The TC has accepted the PP’s appeal against Sánchez’s assault on Justice and prohibits the Senate from continuing to process the Government’s amendments.

After a deliberation that has lasted since last Thursday, when it was suspended and moved to today, the Plenary of the Constitutional Court has decided to uphold the precautionary measures that the PP (Partido Popular) had requested in its appeal and stop the processing in the Senate of the amendments with which the Government wanted to change the system of election of the magistrates of the Constitutinal Court itself.

It is the first time since the High Court was created more than 40 years ago that it has taken a measure of this type, ordering the suspension of a parliamentary debate in either of the two chambers of the Cortes Generales, but the magistrates have understood that the advance of the proceedings in the Senate would have caused damage that would be difficult to repair to the PP deputies and senators – the party that has lodged the appeal – depriving them of a proper debate and, therefore, of the right to political participation that they exercise on behalf of their voters.

The bottom line is that the government has attempted to change something that is part of an Organic Law, the system for electing the judges of the TC, by amending the Penal Code to eliminate the crime of sedition, a full-fledged fraud of the law, since doing so not only modifies the majority required to approve it – which in organic laws must be absolute and not simple – but also does so without the corresponding parliamentary debate.

Although the adoption of these very precautionary measures seems to suggest that the final ruling will go in the same direction, the Constitutional Court has not pronounced itself on this Monday on this matter, but has pointed out that failure to halt the processing of the law now could cause irreparable damage.

Twelve hours of plenary session

The meeting of the magistrates of the Constitutional Court, which had already been postponed last Thursday, began at 10am on Monday morning. The first decision taken was, precisely, the transfer to the plenary of all other pending decisions, which was the only one that had a majority that did not reflect the division between ‘conservatives’ and ‘progressives’: seven votes in favour and four against.

Afterwards, the High Court admitted the PP’s appeal, a decision that was expected as it is the usual practice, whether or not the appeals are subsequently upheld. Furthermore, it also rejected the challenges presented against the President of the Constitutional Court, Pedro González-Trevijano, and against another member of the Constitutional Court, Antonio Narváez.
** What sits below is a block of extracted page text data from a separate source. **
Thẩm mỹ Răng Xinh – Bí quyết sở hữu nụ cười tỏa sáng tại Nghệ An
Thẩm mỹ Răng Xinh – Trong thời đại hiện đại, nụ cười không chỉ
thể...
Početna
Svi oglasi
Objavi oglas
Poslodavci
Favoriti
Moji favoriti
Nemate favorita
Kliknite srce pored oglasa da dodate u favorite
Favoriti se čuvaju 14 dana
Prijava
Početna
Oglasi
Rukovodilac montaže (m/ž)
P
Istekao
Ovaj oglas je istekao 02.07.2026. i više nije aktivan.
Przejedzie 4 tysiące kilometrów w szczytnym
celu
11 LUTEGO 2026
Both magistrates had been challenged by Unidas Podemos and PSOE, who alleged that they were interested in the legal changes not being made because this would allow them to remain in their posts.
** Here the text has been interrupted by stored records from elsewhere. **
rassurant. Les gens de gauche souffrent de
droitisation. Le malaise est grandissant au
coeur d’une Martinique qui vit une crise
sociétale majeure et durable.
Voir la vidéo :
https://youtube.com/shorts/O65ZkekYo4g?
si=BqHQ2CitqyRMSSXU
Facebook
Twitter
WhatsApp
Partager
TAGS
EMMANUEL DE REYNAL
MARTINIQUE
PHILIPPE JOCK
These agreements, as well as the final one on the precautionary measures, would have been taken by the narrow margin of six votes to five, that is, reproducing the two blocs into which the TC is divided in practice.

In total, and after three hours deliberating on whether or not to adopt the precautionary measures, the Constitutional Court magistrates took the final vote at around 10 p.m., after having needed twelve hours of plenary session.

“Very serious consequences”

The adoption of these very precautionary measures that are now becoming a reality had been considered more or less a casus belli by the Government: since last Friday and throughout the weekend several ministers have pressured the Constitutional Court to try to prevent these precautionary measures which, according to Félix Bolaños, would have “very serious consequences”.

For his part, Unidas Podemos has even encouraged the president of the Senate, the socialist Ander Gil, to imitate the former president of the Catalan Parliament, Carme Forcadell, and ignore the pronouncement of the Constitutional Court, assuring that democracy consists, more or less, in the fact that a parliamentary majority can impose anything if it has enough votes.

“The Constitutional Court has not allowed itself to be influenced by pressure”

After learning of the first decisions taken by the plenary session of the Constitutional Court, Partido Popular has issued a statement in which it points out that, although it is still necessary to wait for the ruling on the merits of the question, the decision already taken by the Constitutional Court “is undoubtedly good news for our democracy”.

The populares assures that “the Constitutional Court has not allowed itself to be influenced by pressure from the government” and has admitted ther demand for debating, which shows that the appeal filed is “a correct decision” and that “in its authoritarian drift” the Executive of Pedro Sánchez “has crossed all the red lines”.

The left sees a “lacerating abuse”

On the other hand, both PSOE and Unidas Podemos have expressed their indignation at the first agreements of the Constitutional Court, which the secretary for Equality of the Socialists, Andrea Fernández, has spoken of a “lacerating abuse of democratic institutions” which in her opinion “is tremendous that it has no consequences”.

For their part, sources from Unidas Podemos quoted by Europa Press have assured that “everything indicates that the right wing” of the Constitutional Court “intends to continue with its blow to parliamentary democracy“.

The purple party has insisted on its pressure on the Constitutional Court, insisting that it is a “constitutionally outdated” body that would dare “for the first time” in the 40 years of democracy to intervene in the “process of legislative law-making”, which in the opinion of Belarra and Monterio’s party “would be crossing a red line with very serious consequences”.